The app automated pentest scanners find the bottom 10-20% of vulns, no real pentester would consider them great. Agents might get us to 40%-50% range, what they are really good at is finding "signals" that the human should investigate.

tptacek 2 days ago | parent [-]

I agree with you about scanners (we banned them at Matasano), but not about the ceiling for agents. Having written agent loops for somewhat similar "surface and contextualize hypotheses from large volumes of telemetry" problems, and, of course, having delivered hundreds of application pentests: I think 80-90% of all the findings in a web pentest report, and functionally all of the findings in a netpen report, are within 12-18 months reach of agent developers.

KurSix 2 days ago | parent | next [-]

I agree with the prediction. The key driver here isn't even model intelligence, but horizontal scaling. A human pentester is constrained by time and attention, whereas an agent can spin up 1,000 parallel sub-agents to test every wild hypothesis and every API parameter for every conceivable injection. Even if the success rate of a single agent attempt is lower than a human's, the sheer volume of attempts more than compensates for it.

tptacek 2 days ago | parent [-]

They also don't fatigue in the same way humans do. Within the constraint of a netpen, a human might be, say, 20% more creative at peak performance than an agent loop. But an agent loop will operate within a narrow band of its own peak performance throughout the whole test, on every stimulus/response trial it does. Humans cannot do that.

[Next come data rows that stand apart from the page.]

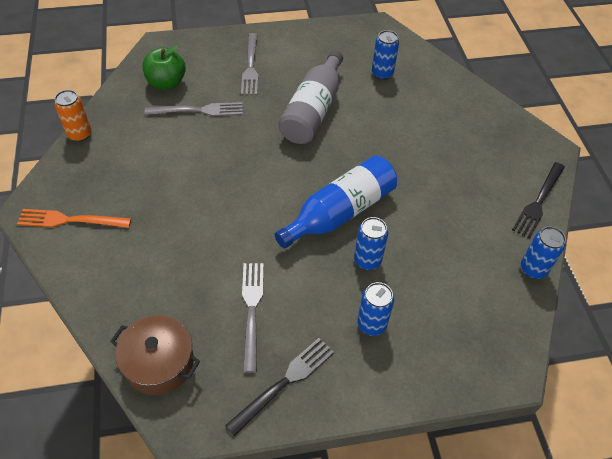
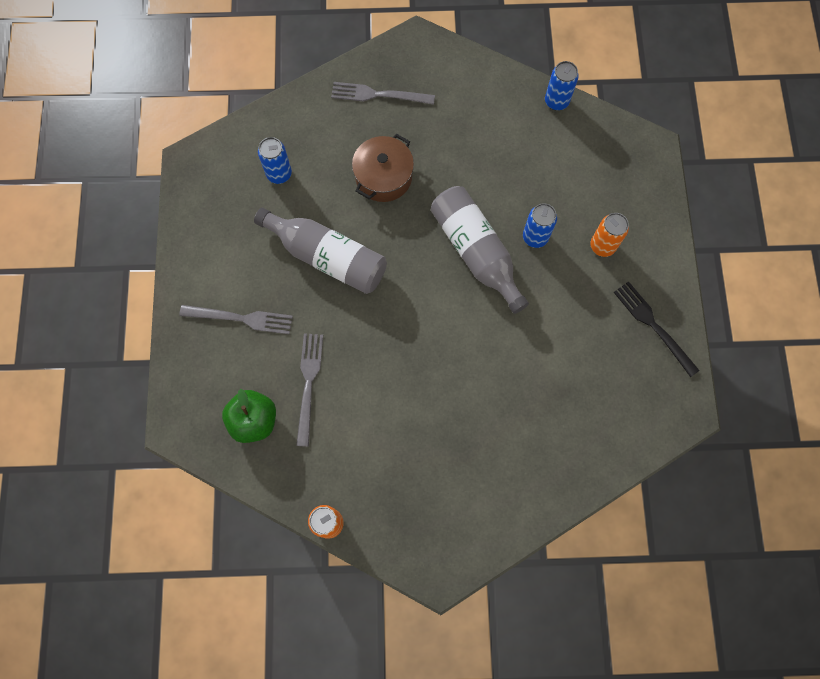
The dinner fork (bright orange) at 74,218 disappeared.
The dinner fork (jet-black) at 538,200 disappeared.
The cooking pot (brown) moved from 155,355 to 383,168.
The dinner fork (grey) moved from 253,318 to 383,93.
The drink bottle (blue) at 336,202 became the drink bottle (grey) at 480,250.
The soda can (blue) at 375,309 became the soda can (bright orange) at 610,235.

torginus 2 days ago | parent | prev | next [-]

I wonder how the baseline for 100% is established - are there (security relevant) software that you'd say are essentially free of vulnerabilities?

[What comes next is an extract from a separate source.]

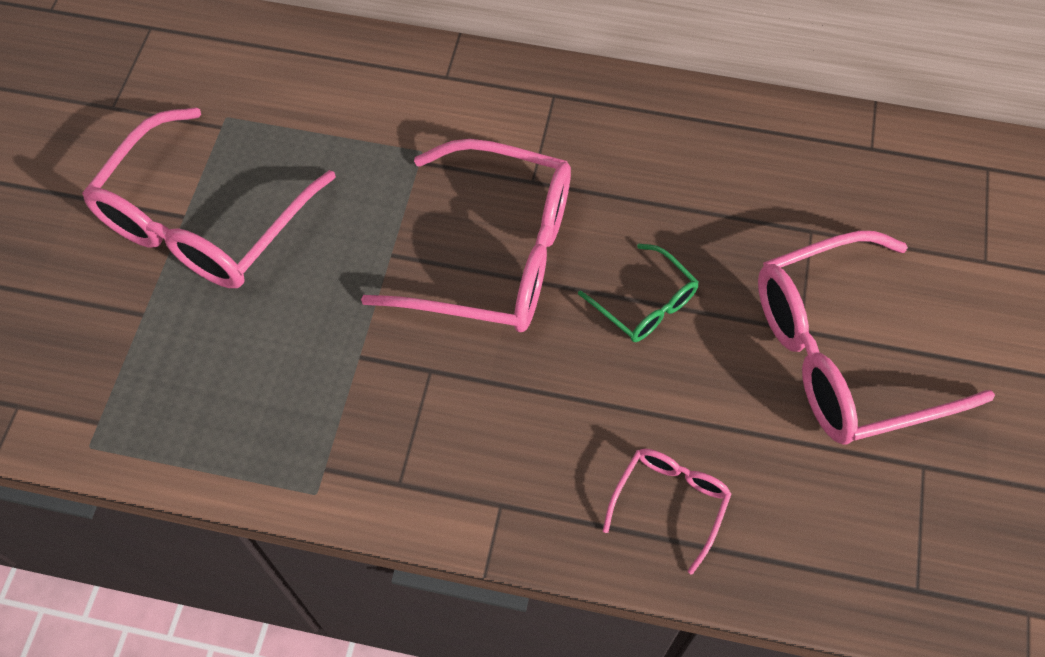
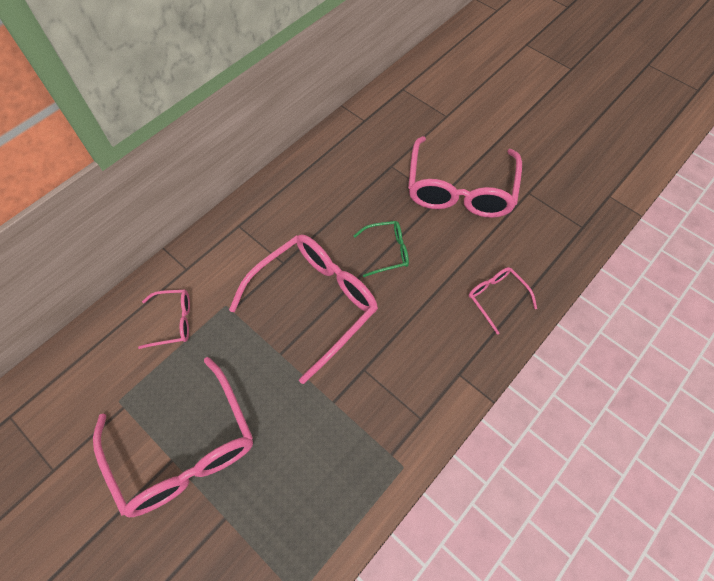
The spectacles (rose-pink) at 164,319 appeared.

tptacek 2 days ago | parent [-]

Nope! It's extremely unknowable.

EE84M3i 2 days ago | parent | prev | next [-]

Would be curious to hear your hypothesis on what's the remaining 10-20% that might be out of reach? Business logic bugs?

tptacek 2 days ago | parent [-]

Honestly I'm just trying to be nice about it. I don't know that I can tell you a story about the 90% ceiling that makes any sense, especially since you can task 3 different high-caliber teams of senior software security people on an app and get 3 different (overlapping, but different) sets of vulnerabilities back. By the end of 2027, if you did a triangle test, 2:1 agents/humans or vice/versa, I don't think you'd be able to distinguish.

Just registering the prediction.

karlmdavis 2 days ago | parent [-]

I would take the other side of that bet.

  # if >10 then was_created_by_agent = true
  $ grep -oP '\p{Emoji}' vulns.md | wc -l
tptacek 2 days ago | parent [-]

I don't understand what you're trying to say here.

Paracompact 2 days ago | parent [-]

Just that the superficial details of how AI communicate (e.g. with lots of emojis) might give them away in any triangle test :)

tptacek 2 days ago | parent | next [-]

Ah! Touche.

worksonmine 2 days ago | parent | prev [-]

I see this emoji thing being mentioned a lot recently, but I don't remember ever seeing one. Granted I rarely use AI and when I do it's on duck.ai. What models are (ab)using emojis?

nullcathedral 2 days ago | parent | prev [-]

I'd say I agree with you there for the low-hanging fruit. The deep research (there's an image filter here but we can bypass it by knowing some obscure corner of the SVG spec) is where they still fall over and need hand holding by pointing them at the browser rendering stack, specs, etc

hrimfaxi 2 days ago | parent [-]

Until those obscure corner cases are fed into the next training round.

viraptor 2 days ago | parent [-]

It doesn't even need to be trained. Just feed parts of the spec. I found some interesting implementation edge cases just by submitting the source and pdf spec of a chip to Claude. Not even in a fancy way.